_EXERCISE:_ The answer must restate every record word for word.

[Document understanding data]
:::::

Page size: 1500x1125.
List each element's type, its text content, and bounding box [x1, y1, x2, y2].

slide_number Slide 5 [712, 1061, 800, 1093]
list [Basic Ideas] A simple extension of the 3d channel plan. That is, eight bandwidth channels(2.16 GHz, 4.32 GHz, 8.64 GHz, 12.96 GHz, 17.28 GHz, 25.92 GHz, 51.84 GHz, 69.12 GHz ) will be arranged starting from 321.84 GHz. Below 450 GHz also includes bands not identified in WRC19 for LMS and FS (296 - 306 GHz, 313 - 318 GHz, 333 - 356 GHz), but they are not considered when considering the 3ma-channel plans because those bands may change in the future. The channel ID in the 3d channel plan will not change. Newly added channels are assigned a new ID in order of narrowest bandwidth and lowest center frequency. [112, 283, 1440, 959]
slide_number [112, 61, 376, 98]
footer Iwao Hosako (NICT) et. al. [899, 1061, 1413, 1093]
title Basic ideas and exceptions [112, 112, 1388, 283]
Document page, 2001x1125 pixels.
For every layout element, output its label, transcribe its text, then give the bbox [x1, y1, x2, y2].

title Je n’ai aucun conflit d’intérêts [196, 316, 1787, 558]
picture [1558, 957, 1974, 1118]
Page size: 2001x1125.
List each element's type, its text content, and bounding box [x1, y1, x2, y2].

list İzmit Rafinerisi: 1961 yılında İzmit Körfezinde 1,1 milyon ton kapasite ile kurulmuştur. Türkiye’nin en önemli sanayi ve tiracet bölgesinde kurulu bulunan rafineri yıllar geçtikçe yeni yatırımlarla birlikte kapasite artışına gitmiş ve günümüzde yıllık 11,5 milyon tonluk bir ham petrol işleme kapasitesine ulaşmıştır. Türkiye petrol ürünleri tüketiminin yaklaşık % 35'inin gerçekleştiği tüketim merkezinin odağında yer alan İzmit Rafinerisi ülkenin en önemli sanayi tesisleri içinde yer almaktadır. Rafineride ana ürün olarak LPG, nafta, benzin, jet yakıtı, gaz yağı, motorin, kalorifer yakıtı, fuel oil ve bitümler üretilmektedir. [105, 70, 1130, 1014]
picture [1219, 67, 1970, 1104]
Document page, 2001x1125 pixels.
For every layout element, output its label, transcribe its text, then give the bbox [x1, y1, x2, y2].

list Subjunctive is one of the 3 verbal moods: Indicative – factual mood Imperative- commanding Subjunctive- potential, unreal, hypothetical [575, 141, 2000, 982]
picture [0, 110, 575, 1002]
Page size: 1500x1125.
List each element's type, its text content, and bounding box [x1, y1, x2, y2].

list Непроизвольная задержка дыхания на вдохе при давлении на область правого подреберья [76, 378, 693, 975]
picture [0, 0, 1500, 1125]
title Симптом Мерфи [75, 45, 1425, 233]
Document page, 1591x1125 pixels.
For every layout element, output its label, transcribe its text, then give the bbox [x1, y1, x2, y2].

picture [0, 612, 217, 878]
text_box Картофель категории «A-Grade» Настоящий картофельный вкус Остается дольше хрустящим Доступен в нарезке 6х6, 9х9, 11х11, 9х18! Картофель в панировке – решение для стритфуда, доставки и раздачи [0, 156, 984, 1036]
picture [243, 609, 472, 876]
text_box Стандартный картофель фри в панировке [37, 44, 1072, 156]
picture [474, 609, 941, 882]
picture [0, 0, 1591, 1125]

:::::

_THE COMPLETED TASK:_
Page size: 1500x1125.
List each element's type, its text content, and bounding box [x1, y1, x2, y2].

slide_number Slide 5 [712, 1061, 800, 1093]
list [Basic Ideas] A simple extension of the 3d channel plan. That is, eight bandwidth channels(2.16 GHz, 4.32 GHz, 8.64 GHz, 12.96 GHz, 17.28 GHz, 25.92 GHz, 51.84 GHz, 69.12 GHz ) will be arranged starting from 321.84 GHz. Below 450 GHz also includes bands not identified in WRC19 for LMS and FS (296 - 306 GHz, 313 - 318 GHz, 333 - 356 GHz), but they are not considered when considering the 3ma-channel plans because those bands may change in the future. The channel ID in the 3d channel plan will not change. Newly added channels are assigned a new ID in order of narrowest bandwidth and lowest center frequency. [112, 283, 1440, 959]
slide_number [112, 61, 376, 98]
footer Iwao Hosako (NICT) et. al. [899, 1061, 1413, 1093]
title Basic ideas and exceptions [112, 112, 1388, 283]
Document page, 2001x1125 pixels.
For every layout element, output its label, transcribe its text, then give the bbox [x1, y1, x2, y2].

title Je n’ai aucun conflit d’intérêts [196, 316, 1787, 558]
picture [1558, 957, 1974, 1118]
Page size: 2001x1125.
List each element's type, its text content, and bounding box [x1, y1, x2, y2].

list İzmit Rafinerisi: 1961 yılında İzmit Körfezinde 1,1 milyon ton kapasite ile kurulmuştur. Türkiye’nin en önemli sanayi ve tiracet bölgesinde kurulu bulunan rafineri yıllar geçtikçe yeni yatırımlarla birlikte kapasite artışına gitmiş ve günümüzde yıllık 11,5 milyon tonluk bir ham petrol işleme kapasitesine ulaşmıştır. Türkiye petrol ürünleri tüketiminin yaklaşık % 35'inin gerçekleştiği tüketim merkezinin odağında yer alan İzmit Rafinerisi ülkenin en önemli sanayi tesisleri içinde yer almaktadır. Rafineride ana ürün olarak LPG, nafta, benzin, jet yakıtı, gaz yağı, motorin, kalorifer yakıtı, fuel oil ve bitümler üretilmektedir. [105, 70, 1130, 1014]
picture [1219, 67, 1970, 1104]
Document page, 2001x1125 pixels.
For every layout element, output its label, transcribe its text, then give the bbox [x1, y1, x2, y2].

list Subjunctive is one of the 3 verbal moods: Indicative – factual mood Imperative- commanding Subjunctive- potential, unreal, hypothetical [575, 141, 2000, 982]
picture [0, 110, 575, 1002]
Page size: 1500x1125.
List each element's type, its text content, and bounding box [x1, y1, x2, y2].

list Непроизвольная задержка дыхания на вдохе при давлении на область правого подреберья [76, 378, 693, 975]
picture [0, 0, 1500, 1125]
title Симптом Мерфи [75, 45, 1425, 233]
Document page, 1591x1125 pixels.
For every layout element, output its label, transcribe its text, then give the bbox [x1, y1, x2, y2].

picture [0, 612, 217, 878]
text_box Картофель категории «A-Grade» Настоящий картофельный вкус Остается дольше хрустящим Доступен в нарезке 6х6, 9х9, 11х11, 9х18! Картофель в панировке – решение для стритфуда, доставки и раздачи [0, 156, 984, 1036]
picture [243, 609, 472, 876]
text_box Стандартный картофель фри в панировке [37, 44, 1072, 156]
picture [474, 609, 941, 882]
picture [0, 0, 1591, 1125]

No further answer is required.